This stoked-but-relaxed aura is a matter of simple math: Like most resorts along B.C.’s Powder Highway, Red Mountain is hard to reach, with no large airports or cities in easy striking distance. Further, Rossland, while growing, has an estimated population of just over 4,000, about a third the size of Nelson, the base town for Whitewater Mountain Resort, and about half the size of Revelstoke.
Factor in Rossland’s skier visits of 200,000 people and the uphill capacity of Red’s lift system—9,300 skiers-per-hour—and you can get a sense of what even the busiest day on the hill might look like.

For comparison, Sun Valley, Idaho, which is similarly remote and known for its lack of crowds, has a population of 2,500 (including the town of Ketchum), around 425,000 winter visitors on average, and an uphill capacity of 29,717 skiers per hour. And Jackson Hole, which is home to a destination airport and does endure crowding on holidays, has a population around 11,000, more than 1 million winter visits, and an uphill capacity of 17,833 skiers per hour.

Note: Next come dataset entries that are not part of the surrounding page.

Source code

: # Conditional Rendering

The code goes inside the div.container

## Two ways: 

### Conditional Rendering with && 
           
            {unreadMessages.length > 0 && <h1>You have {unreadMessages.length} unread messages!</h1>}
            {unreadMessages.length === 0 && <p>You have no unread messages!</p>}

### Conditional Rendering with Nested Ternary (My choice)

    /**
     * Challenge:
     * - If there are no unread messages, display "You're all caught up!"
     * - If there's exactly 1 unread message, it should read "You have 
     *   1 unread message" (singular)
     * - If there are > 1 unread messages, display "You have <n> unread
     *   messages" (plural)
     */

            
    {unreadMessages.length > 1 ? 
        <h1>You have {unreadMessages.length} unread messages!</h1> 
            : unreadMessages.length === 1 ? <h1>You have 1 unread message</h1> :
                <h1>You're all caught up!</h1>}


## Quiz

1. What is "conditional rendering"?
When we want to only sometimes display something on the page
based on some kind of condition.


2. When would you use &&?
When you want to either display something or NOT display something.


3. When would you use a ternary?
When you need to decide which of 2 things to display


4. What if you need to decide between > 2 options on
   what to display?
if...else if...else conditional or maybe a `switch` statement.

OK, enough numbers. More skiing.
As we ascend Red’s Motherlode chair, the possibilities of this throwback resort begin to crystalize: Untracked lines abound, in the walls of forest rising around us and even in the show-off zone beneath the chair, where the resident junior freestyle team sends aerials off every available feature.
A local steers Kai and I to a sequence of memorable runs—the north-facing woods of Booties, the steeps of Coolers, and the plunging fall line of Needles—some of which we return to multiple times and find only our prior tracks.
Lift lines? None more than eight minutes.
We feel so fortunate that Kai and I decide to push our luck.
“You guys scored today; this is the first time we’ve skied this zone all season,” our guide Kauri Howell says on Sunday morning as we stand in brilliant sunshine atop a 7,000-foot mountain with feathery, boot-high powder beneath our skis and the snowcat that delivered us here trundling back down the ridge.

We’d snagged spots for a day with Big Red Cats only 18 hours prior when we walked into their office at Red’s base to inquire. (“Super lucky on a holiday,” says Lauren Mask of Big Red Cats. But, she adds, “We account for walk-ins and we try to get everyone skiing.”) It’s worth noting here that Big Red Cats are independent from Red Mountain’s Mt. Kirkup pay-per-run in-bounds cat skiing, which wasn’t operating during our visit.
We’re slotted in with two groups of snowboarders—from French Canada and Southern California—and a couple from the Bay Area and, by the end of our final run of sun-sparkled, buttery turns through a Christmas tree glade, we’re hugging each other, sharing beers, and vowing to stay in touch for life. Yeah, it was that good.
On our final day at the resort, with a new storm in full, inch-an-hour fury, the skier-dad dream comes true: Christina tires of groomers and announces she wants to ski in the trees. We spend four hours lapping glades off the Paradise lift, with each of us finding lines to suit our ambitions and barely enough time in the lift line to agree on who will ride up with whom on the triple chair.
I’d suspect this magic will last, even as new resort president Mark Shroetel oversees a significant base-area real estate development and is considering adding more lifts soon.
But for now, the only thing that tested my sanity at Red was heading home, knowing there was still powder to be had.